House debates

Wednesday, 15 May 2024

Committees

Corporations and Financial Services Joint Committee; Report

11:12 am

Photo of Alex HawkeAlex Hawke (Mitchell, Liberal Party) Share this | Hansard source

As part of our statutory inquiry duties under the Australian Securities and Investments Commission Act 2001, the committee inquired into the regulation of financial market infrastructure and problems with the ASX Clearing House Electronic Subregister System, CHESS, replacement project. Indeed, the committee found many problems with the current replacement project transition as it is today. In our report, we've made several key recommendations—12, in fact—and they go to government, parliament, our agencies, the Treasury and ASIC, and they are well-considered recommendations about what should happen now about the CHESS replacement project.

In relation to the regulation of financial market infrastructure, the committee identified significant industry support for the government's competition in clearing and settlement and financial market infrastructure reforms. Hence, the committee has recommended that the government proceed with those reports in a timely way. The committee considered further clearing and settlement reforms proposed by industry participants including pricing and structural incentives, central counterparty interoperability and operational standards, regulator competition mandates and central counterparty default funds. The committee also explored other industry proposed reforms for ASX services including removing the staggered opening of the ASX equities trading, moving to T-plus-one settlement, access to electronic CHESS statements, regulations for titles and transfers, ASIC's role in approving the ASX's operating rules and fair access to ASX's Trade Acceptance Service.

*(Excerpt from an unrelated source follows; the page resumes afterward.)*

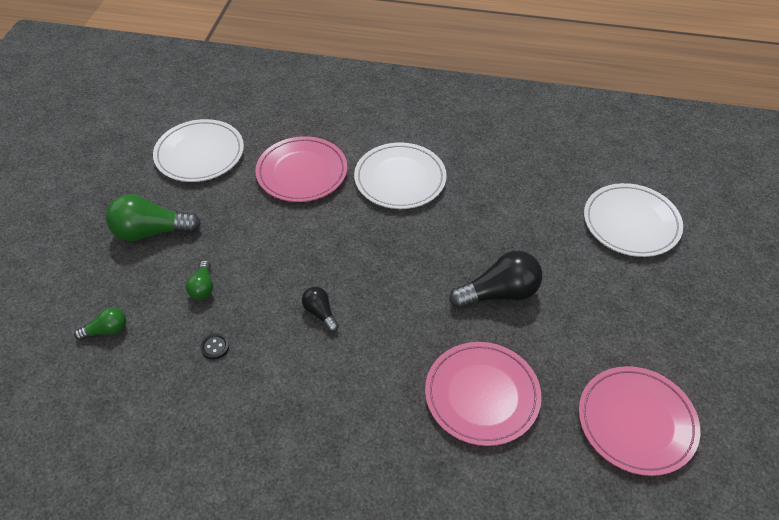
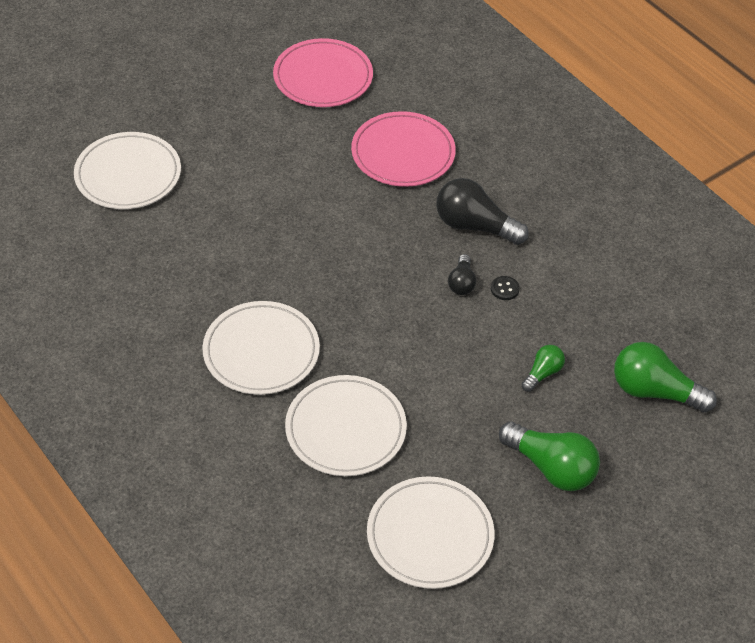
camera: 140 degrees left, 0 degrees up
(106, 330) = (654, 391): green light bulb -> green light bulb, size x1.87
(215, 347) = (570, 315): black button -> black button (504, 289)
(302, 172) = (345, 429): pink plate -> white plate
(499, 293) = (305, 201): black light bulb -> black light bulb (475, 226)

This is where we turn to the problems and the pause in the redesign of the ASX CHESS replacement project. It was a significant focus of the committee's report—the problems in the replacement—and it is the considered view of all members of the committee, that, given the importance of the CHESS replacement project to the financial markets in Australia and the operation of our economy, that this pause and the problems that have happened with the redesign of the CHESS replacement project be a central focus moving forward from our committee's report and that our recommendations be taken most seriously in ensuring that this critical replacement project of CHESS be put back on track.

In our report, the parliament will find the cost to industry participants in preparing their systems for the new CHESS have been substantial. It's probably tens of millions of dollars in aggregate. ASX shareholders have suffered the impacts associated with the $250 million writedown by the ASX. Acting too late has magnified the costs of the regulatory cleanup by ASIC and the RBA—most serious findings, I'm sure most members here will agree. The CHESS replacement project is a critical component of Australia's financial market infrastructure, and therefore responsibility for it extends beyond the strict legal obligations of the ASX. In fact, if we don't get this right in the technological age that we live in, this will be, potentially, very damaging for the financial markets in Australia, and the committee's confident that we can get this right if these recommendations are considered. That's why the committee's report is entitled on the very front cover 'The CHESS Replacement Project is too important to fail'. It's a clear signal to all agencies involved in this project that we must now get this right.

The ASX, ASIC, the RBA and Treasury should have identified and monitored strategic technical risks, such as scalability, for the CHESS replacement project much more carefully in the committee's view. The committee considers that the ASX, ASIC, the RBA and Treasury should now enhance technological skills that are needed. This is a very complex area of financial markets and a very complex project, and those skills and experience at the most senior levels to oversight and ensure projects are on track must be available to these agencies of government. There must be less reliance, in the committee's view, on outsourcing responsibility to contractors and consultants given the centrality of the CHESS replacement project to the operation of Australia's financial markets.

Our committee has made recommendations—12 serious ones—to address all of these issues that I've raised today and improve the regulatory supervision of critical financial services technology platforms such as CHESS. For those members who aren't aware, this is a leap forward in technological reform for the clearance and settlement system in Australia. Other countries are doing it and have done it. We must do it and we must get it right.

I want to thank the committee chair, Senator O'Neill, for her collaborative and cooperative work. She is an exceptionally financially literate member of the government and someone who was a pleasure to work with on this critical issue. I also want to thank the secretariat; Sean Turner, the committee secretary, and, obviously, Jon Bell, who took over; Rachel Benzie, Julia Bowan and Morgan Jacobs for their exceptional work. The committee, I think it's fair to say, was not pleased to have to conduct this inquiry into this matter and find the failures that we uncovered. What is critical now is that these recommendations are taken most seriously by the Treasury, ASIC and the ASX—I know the government will take them seriously—and that we get the CHESS replacement right and back on track as quickly as possible.